I have found that this normally “dry” wild mushroom is an excellent candidate for sous vide, rather than the usual saute. Add in your favorite herbs and seasonings and its lends an incredibly tender and juicy texture. I was a little disappointed in the small size of my only find of this mushroom so far this season, but the younger the mushroom, the better.

When cooking these mushrooms, as with all wild mushrooms, be sure to cook them thoroughly. I know from experience. There’s a bit of controversy about whether or not the ones that grow from eucalyptus are edible or not. I think it all has to do with proper preparation. These I harvested were growing from a eucalyptus stump and my kids and I all enjoyed them without a problem… except everyone wanted more.
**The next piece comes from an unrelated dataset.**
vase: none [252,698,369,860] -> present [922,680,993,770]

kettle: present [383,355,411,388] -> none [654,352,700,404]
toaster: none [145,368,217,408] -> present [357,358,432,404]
Here’s my recipe for Lemon Rosemary Chicken of the Woods (of course, you’ll need access to a sous vide machine):

Lemon Rosemary Chicken of the Woods

Ingredients:

A good sized portion of chicken of the woods mushroom, sliced
One sprig of rosemary, leaves removed and chopped coarsely
Two-three sprigs of thyme
2 T Soy sauce (or alternative)
1/2 tsp Smoked paprika
3-4 (or more) cloves of garlic
Juice of one lemon
1/4 c vegetable (or mushroom) stock
2 tbsp Avocado oil

Optional finishing: pinyon pine vinegar or more lemon juice

Combine everything except the mushroom in a mixing bowl. Taste the flavoring and adjust to preference. Add the mushroom and toss in the marinade. Carefully pour everything into a vacuum seal bag and seal tightly, making sure to remove all excess air. Cook sous vide at 160° F for 2-3 hours.

Remove mushroom from the bag and either heat to desired temperature (a few minutes in the oven is nice), and serve, with a finish of either pinyon pine vinegar (gives it a wonderful, delicate mountain aroma) or more lemon juice.